Educational Math Games | Skill Building Math Games For Kids
Playing math games has emerged as a way to make class engaging, but you must ensure these activities build skills and reinforce lesson content.
Just like there are many helpful math websites, there are online and offline games suited for this job. They can act as customizable entry and exit tickets, as well as mid-class activities.
For 1st to 7th standard kids, here are top 7 math games for kids you can play with and without computers.
Top 7 Education Math Games
Anyone who says math isn’t their favorite subject hasn’t been introduced to our ever-expanding collection of engaging and interactive math games.
From sorting shapes at the museum and adding up pizza toppings to basketball algebra and treasure map graphing, we have math games to energize and challenge the littlest learners and more experienced young mathematicians alike. Math has never been so entertaining.

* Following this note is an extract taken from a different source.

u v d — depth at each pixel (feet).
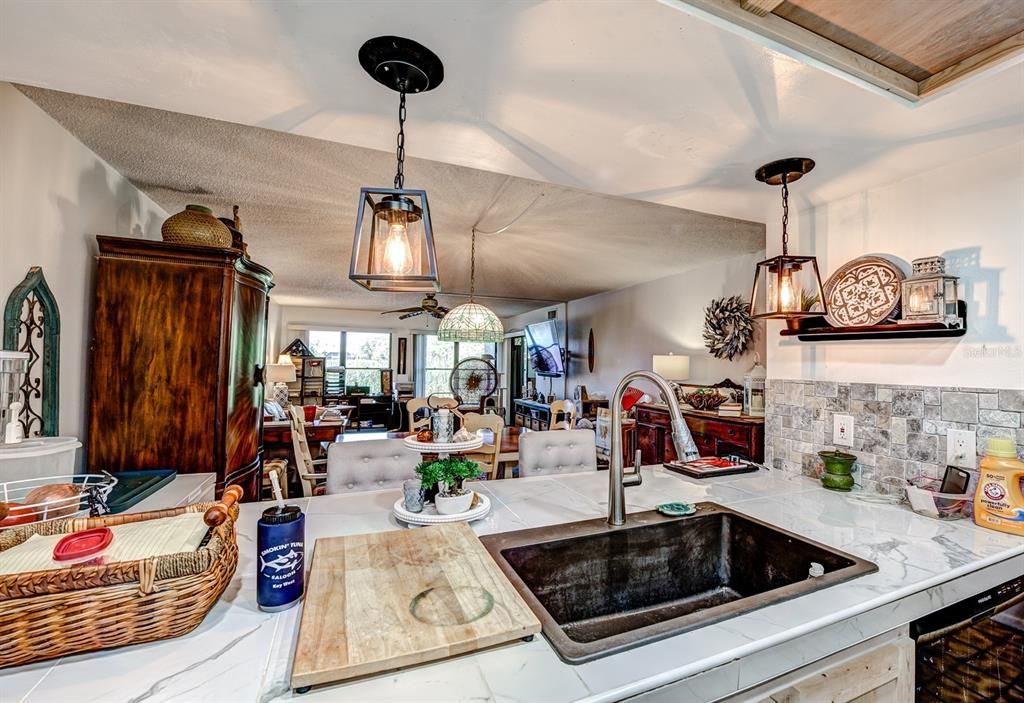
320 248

Around The Block Math Game
Play Around the Block as a minds-on activity, using only a ball to practice almost any math skill.
First, put together a list of questions related to a skill. Second, have students stand in a circle. Finally, give one student the ball and read aloud a question from your list. Students must pass the ball clockwise around the circle, and the one who started with it must answer the question before receiving it again.
If the student incorrectly answers, you can pass the ball to a classmate for the next question. If the student correctly answers, he or she chooses the next contestant.
Age group: 3rd – 8th standard kids
2.Bouncing Math Games
Give students a chance to move around class by playing Bouncing Sums, building mental math muscles.
To prepare, use labels and a marker to put integers, decimals or fractions on a beach ball. Hand the ball to one student, who will read aloud the label touching one of his or her thumbs. That student tosses the ball to a classmate, and so on. Each student must read the number on his or her label, adding it to — or multiplying it with — the sum or product which the previous student stated.
The challenge? Reach the highest number possible within a time limit.
Age group: 3rd – 8th standard
3. Math Facts Race
Keep combining math with physical activity in this fast-paced fact fluency drill.
Divide students into teams at the back of the class, posting a grid sheet at the front for each group. One student from each team will run to the sheet, writing an answer in the appropriate grid. To practice multiplication, for example, a student would have to write 12 in the grid where the third row and fourth column meet.
The student returns to his or her team after answering, allowing a group member to run to the sheet. The group member can fill another grid or, if needed, correct a previous answer. This process repeats itself until a team wins by correctly filling its sheet.
Age group: 2nd – 5th standard kids
4. Math Goodies
Try Math Goodies; math game which is for engaging, offering interactive tasks and lessons online.
The free website appeals to diverse learners by featuring puzzles, articles and word problems. Playing through the site’s content, students can — for instance — read an example-filled walkthrough about how to order decimals. They can then test their skills by completing exercises and challenges.
You can use the website to create custom worksheets, too. Fun for the class, useful for the teacher.
Age group: 4th – 8th standard kids
5. Stand Up, Or Sit Down Math Games
Play Stand Up, Sit Down as a minds-on activity, adjusting the difficulty according to student age and skill level.
The principle of the game is straightforward: You pick a number, and students must stand if the answer to an equation you read aloud matches that number.
If it isn’t, they remain seated in a circle. You can modify requirements for standing as needed. For example, you can tell students to stand if the answer is:
- Greater than 10
- An even number
- A multiple of three
- You can also alternate from addition to subtraction, and from multiplication to division
Age group: 1st – 5th standard kid
6. Back To Back Math Games
Bring out your class’s competitive side. Just be sure to group students at a similar skill level.
Back-to-Back involves a pair of classmates standing beside the blackboard with chalk in hand, facing away from one another. A third student says “numbers up,” requiring each competitor to write a number on the board within a specified range. The third student then says the sum or product of the two numbers.
Using this information, a competitor wins by stating the other’s number first.
Age group: 2nd – 6th standard games
7. Meter Dash Math Games
Run this quick game to improve perception and understanding of measurement.
Grouping students in small teams, give them metre sticks. They then look around the room for two to four items they think add up to one metre long. In a few minutes, the groups measure the items and record how close their estimations were.
Want more of a challenge? Give them a centimetre-mark instead of a metre, asking them to convert results to micrometres, millimetres and more.
Age group: 3rd – 5th standard kids
These math games for kids will not only engage students, but help you develop their skills and fact fluency while supplementing lessons.
Although the recommended age ranges fall between standard 1 and 7, you can certainly modify the content for different skill levels and use them for struggling students in higher grades.
And, if you’re unsure about the benefits, try a few games to see the results yourself.